Un fer ayant servi à repasser un costume de mariage, un rétroviseur fendu dans une crise de jalousie, ou encore un string en bonbons, le nouveau «Musée des coeurs brisés» à Zagreb réunit des centaines d'objets, ordinaires, bizarres ou cocasses, témoins d'amours éteintes.

Tout a commencé il y a cinq ans, lorsque Olinka Vistica et Drazen Grubisic, qui vécurent eux-mêmes ensemble pendant quatre ans, voulurent trouver un moyen de préserver l'«héritage» de ce qu'avait été leur liaison.

«Nous nous sommes dits que tout ce qui était beau à l'époque (...) ne devrait pas être détruit, mais plutôt préservé d'une manière ou d'une autre», explique Olinka, 41 ans, pour l'AFP.

«Nous avons lancé le projet en 2006, en l'appelant le Musée des coeurs brisés, en invitant des gens à faire don d'objets ayant marqué leurs vies intimes, leur permettant ainsi, par une sorte de catharsis, de se soulager du poids que représente une relation ratée», ajoute-t-elle.

Bien que l'on puisse se dire que la volonté d'exposer au public une part de sa vie privée relève de l'exhibitionnisme, Drazen Grubisic pense que la principale motivation des contributeurs, qui restent anonymes, a été simplement de tourner la page sur un chapitre de leur vie.

«Tous les événements majeurs dans notre vie, tels que les mariages ou les enterrements, sont accompagnés d'une sorte de rituel, alors que seules les ruptures des relations nous laissent dans la solitude», fait-il valoir.

Au départ, le projet d'Olinka et Drazen prend la forme d'une exposition itinérante qui, pendant quatre ans, va circuler à travers le monde.

À chaque étape, Olinka et Drazen amenaient avec eux le meilleur de leur collection à laquelle ils ajoutaient des objets offerts par des particuliers de la ville de passage.

Le «Musée» (www.brokenships.com) est aujourd'hui riche de quelque 700 objets venus du monde entier, et s'est transformé en exposition permanente.

Les objets sont répartis dans plusieurs pièces thématiques, telles que «la Rage et la furie», où l'on retrouve par exemple une hache, devenue un «instrument thérapeutique» dont s'est servi un Berlinois pour réduire en morceaux tous les meubles de sa petite amie.

Ailleurs, un flacon de shampoing italien pour toilette intime masculine est accompagné d'une notice explicative: «après notre rupture, ma mère l'utilisait pour polir les verres. Elle disait que c'était super».

Dans une autre pièce, baptisée «le Caprice du désir», on tombe sur des jarretelles de Sarajevo.

«Je ne les ai jamais mises. La relation aurait peut-être duré plus longtemps si je l'avais fait», lit-on sur une notice signée par l'ex-propriétaire.

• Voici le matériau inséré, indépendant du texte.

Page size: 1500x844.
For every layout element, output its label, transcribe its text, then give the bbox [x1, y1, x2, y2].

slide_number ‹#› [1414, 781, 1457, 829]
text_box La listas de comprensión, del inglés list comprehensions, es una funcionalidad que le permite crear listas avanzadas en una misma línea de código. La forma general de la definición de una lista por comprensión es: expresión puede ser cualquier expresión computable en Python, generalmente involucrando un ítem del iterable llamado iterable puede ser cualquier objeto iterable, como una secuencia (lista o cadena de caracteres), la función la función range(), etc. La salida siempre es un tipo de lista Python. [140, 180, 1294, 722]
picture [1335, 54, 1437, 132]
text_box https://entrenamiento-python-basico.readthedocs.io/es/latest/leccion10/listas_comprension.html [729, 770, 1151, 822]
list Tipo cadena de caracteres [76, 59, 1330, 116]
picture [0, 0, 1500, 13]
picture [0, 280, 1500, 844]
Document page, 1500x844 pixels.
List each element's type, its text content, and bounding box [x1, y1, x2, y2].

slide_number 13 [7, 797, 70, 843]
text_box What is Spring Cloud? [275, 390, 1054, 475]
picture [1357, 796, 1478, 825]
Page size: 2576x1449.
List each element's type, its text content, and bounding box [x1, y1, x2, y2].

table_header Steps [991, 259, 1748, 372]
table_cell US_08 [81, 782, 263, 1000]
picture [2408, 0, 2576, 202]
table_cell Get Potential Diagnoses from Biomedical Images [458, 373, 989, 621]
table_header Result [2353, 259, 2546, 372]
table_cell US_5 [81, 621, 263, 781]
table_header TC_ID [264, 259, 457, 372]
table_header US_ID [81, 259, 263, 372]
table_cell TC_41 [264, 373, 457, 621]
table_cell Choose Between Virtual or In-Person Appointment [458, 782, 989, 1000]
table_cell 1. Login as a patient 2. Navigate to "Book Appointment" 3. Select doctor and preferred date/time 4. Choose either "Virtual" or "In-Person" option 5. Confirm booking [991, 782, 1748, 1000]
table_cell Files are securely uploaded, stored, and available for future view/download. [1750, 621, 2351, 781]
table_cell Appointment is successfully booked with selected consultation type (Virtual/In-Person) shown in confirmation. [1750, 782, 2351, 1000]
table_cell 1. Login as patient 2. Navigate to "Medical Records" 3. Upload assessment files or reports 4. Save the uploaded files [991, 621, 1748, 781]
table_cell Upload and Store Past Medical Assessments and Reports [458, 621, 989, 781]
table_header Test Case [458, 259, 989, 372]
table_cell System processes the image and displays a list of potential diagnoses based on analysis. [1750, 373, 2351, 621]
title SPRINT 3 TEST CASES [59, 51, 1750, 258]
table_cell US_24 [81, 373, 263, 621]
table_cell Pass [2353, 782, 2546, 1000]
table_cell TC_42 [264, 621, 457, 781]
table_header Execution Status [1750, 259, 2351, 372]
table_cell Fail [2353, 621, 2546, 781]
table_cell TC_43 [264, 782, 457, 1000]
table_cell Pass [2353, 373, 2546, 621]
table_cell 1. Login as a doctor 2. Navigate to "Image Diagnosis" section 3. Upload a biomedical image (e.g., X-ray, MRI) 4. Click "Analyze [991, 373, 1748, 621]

Chaque objet exposé est accompagné d'une notice contenant des messages parfois cyniques, ou d'autres évoquant de vrais drames ou des douleurs profondes.

Comme celle affichée à côté d'une prothèse ayant appartenu à un Croate blessé pendant la guerre, dans les années 1990, et qui décrit sa relation avec une infirmière qui l'a aidé, à l'hôpital, à se doter de sa prothèse: «la prothèse a tenu plus longtemps que l'amour».

«C'est un concept excellent. Je l'aime parce qu'il met en valeur des histoires humaines qui deviennent de l'art», commente un visiteur, Domagoj Blazevic, un photographe de 31 ans. Il réfléchit à sa façon de contribuer à la collection, et pense amener des épingles à cheveux de son ancienne petite amie.

«C'est en même temps drôle et poétique, mais j'ai pu aussi ressentir de la douleur», dit Ivanka Mazurkijevic, une chanteuse croate.

Ainsi, ces prières que récitait une jeune femme de Manille, aux Philippines, lorsque son fiancé était à l'hôpital après un accident de voiture et qui finit par mourir.

Les femmes surtout ont donné des objets, précisent les auteurs de l'exposition. À leur «surprise», en Turquie, les coeurs brisés étaient surtout ceux des hommes.